Tari Sufi Warnai Suluk Maleman “Purnama yang Tersandera”

Tarian sufi mewarnai suluk maleman bertajuk purnama yang tersandera. (MuriaNewsCom/Lismanto)

Tarian sufi mewarnai suluk maleman bertajuk purnama yang tersandera. (MuriaNewsCom/Lismanto)

 

PATI – Suluk maleman bertajuk “Purnama yang Tersandera” yang digelar di Rumah Adab Mulia, Pati, Sabtu hingga Minggu (19-20/12/2015) dini hari menghadirkan eksotisme tari sufi.

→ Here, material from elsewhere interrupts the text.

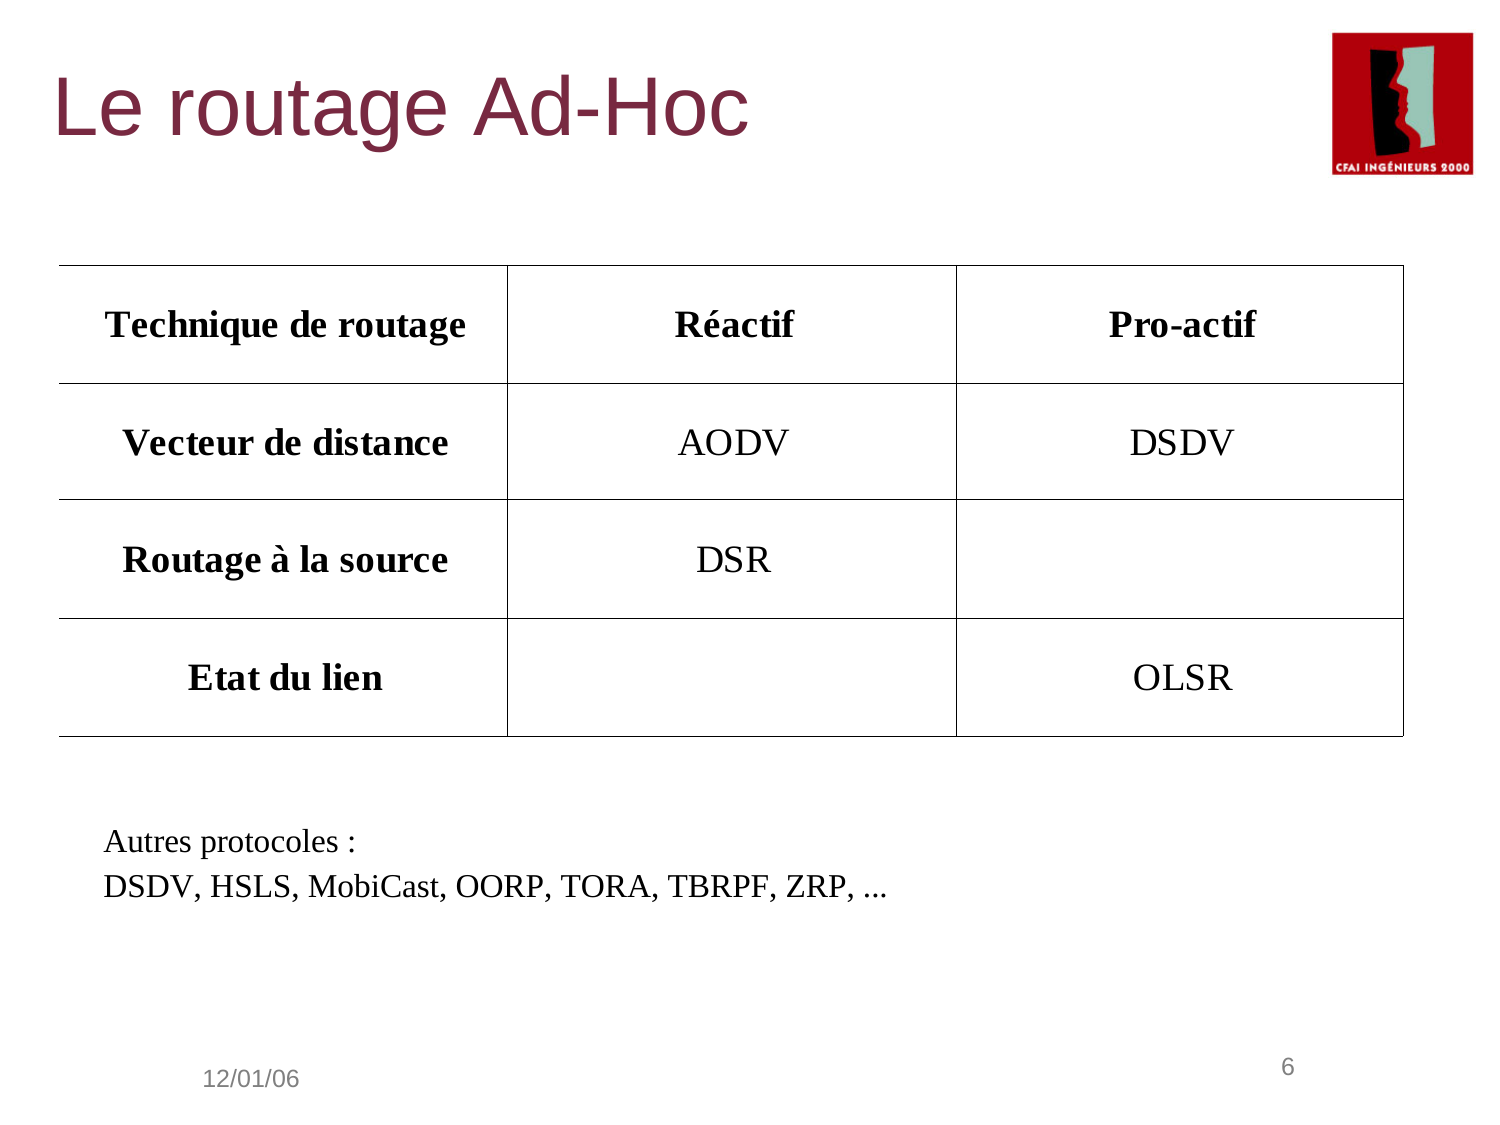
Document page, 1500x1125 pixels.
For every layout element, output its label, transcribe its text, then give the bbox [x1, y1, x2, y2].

Tak sekadar seni belaka, tari sufi menyuguhkan satu filosofi tentang kematian. Topi yang memanjang ke atas menjadi simbol sebuah nisan. Artinya, manusia selalu dekat dengan kematian.

”Kematian selalu berada di atas kepala. Kematian itu memang dekat dengan kita. Karena itu, setiap umat mestinya siap dengan kematian itu kapan saja,” ujar Kiai Budi.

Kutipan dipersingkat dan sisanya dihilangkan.